Je voudrais terminer en relevant deux inexactitudes dans le texte de St Fort. Il écrit que Phelps avait reçu un courriel des services de la Présidence lui signifiant qu’il sera honoré. Dans sa note au journal Le Nouvelliste en date du 15 juin 2012, Phelps a plutôt écrit : Ce courriel qui n'était pas envoyé (souligné par nous) par le bureau de la présidence… Plus loin, St Fort avance que Très peu d’intellectuels haïtiens se sont montrés critiques à l’égard du pouvoir durant le cours de l’histoire haïtienne. C’est un peu fort, St Fort. C’est plutôt le contraire, ils sont même légions, particulièrement sous Duvalier.                                                                                                                                            Depuis Emile Nau et Dumay Lespinasse sous Boyer, on peut descendre le cours de l’histoire avec Céligny Ardouin, sous Soulouque ; Joseph Courtois qui connut l’exil sous Soulouque ; Dumay Lespinasse ; Massillon Coicou sous Nord Alexis ; Rosalvo Bobo et Nemours Auguste emprisonnés sous Antoine Simon ; Jean Brierre, Georges Petit, Jacques Roumain ; l’équipe du journal La Ruche dont Alexis, Dépestre et Bloncourt, et qui contribua à ce que Lescot arrachât son manioc ; Jacques Stéphen Alexis et René Dépestre contraints à l’exil sous Estimé ; Anthony Lespès en exil (temporaire) en 1960 sous Duvalier, emprisonné en 1975 sous Duvalier ; Yvonne Hakim Rimpel sauvagement violentée sous Duvalier ; Marie Vieux Chauvet contrainte à l’exil, sous Duvalier, à New York, où elle a écrit son dernier roman Les Rapaces.
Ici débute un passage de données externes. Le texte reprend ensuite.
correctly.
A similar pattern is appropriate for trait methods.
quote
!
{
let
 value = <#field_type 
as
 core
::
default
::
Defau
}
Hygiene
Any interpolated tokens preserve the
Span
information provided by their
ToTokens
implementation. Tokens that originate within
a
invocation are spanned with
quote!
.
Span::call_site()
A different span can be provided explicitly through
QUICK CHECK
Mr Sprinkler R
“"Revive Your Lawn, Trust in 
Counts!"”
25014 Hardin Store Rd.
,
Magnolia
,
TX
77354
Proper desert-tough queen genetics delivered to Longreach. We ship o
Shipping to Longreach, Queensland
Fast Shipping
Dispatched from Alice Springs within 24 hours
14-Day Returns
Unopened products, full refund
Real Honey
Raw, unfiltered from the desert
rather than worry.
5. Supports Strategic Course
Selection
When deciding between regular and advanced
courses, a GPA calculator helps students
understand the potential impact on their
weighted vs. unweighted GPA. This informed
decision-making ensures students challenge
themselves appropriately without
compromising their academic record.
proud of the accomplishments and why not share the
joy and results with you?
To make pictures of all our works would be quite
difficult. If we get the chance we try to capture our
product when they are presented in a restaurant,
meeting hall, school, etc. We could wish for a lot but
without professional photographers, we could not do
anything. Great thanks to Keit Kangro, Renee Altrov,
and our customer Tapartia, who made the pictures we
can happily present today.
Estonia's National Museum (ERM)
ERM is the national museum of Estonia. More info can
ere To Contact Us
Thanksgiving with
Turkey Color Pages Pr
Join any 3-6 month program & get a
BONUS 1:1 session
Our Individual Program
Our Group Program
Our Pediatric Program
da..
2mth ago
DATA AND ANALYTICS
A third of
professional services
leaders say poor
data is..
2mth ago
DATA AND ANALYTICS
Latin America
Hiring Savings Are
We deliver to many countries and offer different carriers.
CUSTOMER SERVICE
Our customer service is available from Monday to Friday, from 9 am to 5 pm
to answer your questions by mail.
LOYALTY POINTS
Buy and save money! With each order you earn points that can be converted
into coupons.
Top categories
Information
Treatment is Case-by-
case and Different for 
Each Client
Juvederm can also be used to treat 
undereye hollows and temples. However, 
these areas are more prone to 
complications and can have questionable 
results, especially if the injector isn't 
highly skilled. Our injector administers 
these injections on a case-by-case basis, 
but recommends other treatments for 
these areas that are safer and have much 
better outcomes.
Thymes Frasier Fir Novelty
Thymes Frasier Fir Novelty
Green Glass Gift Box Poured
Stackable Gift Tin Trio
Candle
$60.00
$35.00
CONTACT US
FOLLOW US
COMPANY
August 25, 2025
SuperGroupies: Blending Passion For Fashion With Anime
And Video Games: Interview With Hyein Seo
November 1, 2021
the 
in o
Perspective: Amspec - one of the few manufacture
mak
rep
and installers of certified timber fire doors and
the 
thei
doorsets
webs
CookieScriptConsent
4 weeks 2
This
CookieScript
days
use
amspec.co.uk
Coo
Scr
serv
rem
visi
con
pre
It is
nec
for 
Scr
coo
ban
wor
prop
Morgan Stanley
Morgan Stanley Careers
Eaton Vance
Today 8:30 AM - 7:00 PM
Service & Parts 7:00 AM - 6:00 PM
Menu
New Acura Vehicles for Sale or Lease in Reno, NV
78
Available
Je terminerai avec les actions courageuses, d’abord de Jean Brierre, Alix Mathon et Georges Chassagne qui défendirent, au péril de leur vie, Raymond Chassagne accusé de complot contre Duvalier ; ensuite de l’intellectuel Paul Laraque, alors militaire, qui fut le seul à défendre les colonels Pierre Haspil et Roger Villedrouin sous la dictature du Conseil militaire de gouvernement présidé par le général Antonio Thrasybule Kébreau. Ils avaient été injustement accusés d’être responsables du mouvement du 25 mai 1957.

Finalement, saluons encore une fois la prise de position d’Anthony Phelps qui s’est démarqué de la mascarade «en folie» tenue au Palais national, le 6 juin, sous l’égide du néo-«intellectuel» en folie, Michel Martelly. Une sorte de panneau dans lequel sont tombés quelques intellectuels haïtiens dont Georges Castera, «révolutionnaire» konminis, décrépit, dekati, rabougri, qui s’est prêté, «en folie», à «ce geste de récupération sans vergogne des intellectuels haïtiens» par le pitre Martelly.

 

P.S. Merci au camarade Franck Laraque qui m’a aidé à rafraîchir les lisières de ma mémoire en me rappelant certains noms d’intellectuels qui ont jalonné le cours de notre histoire et qui se sont montrés critiques à l’égard du pouvoir.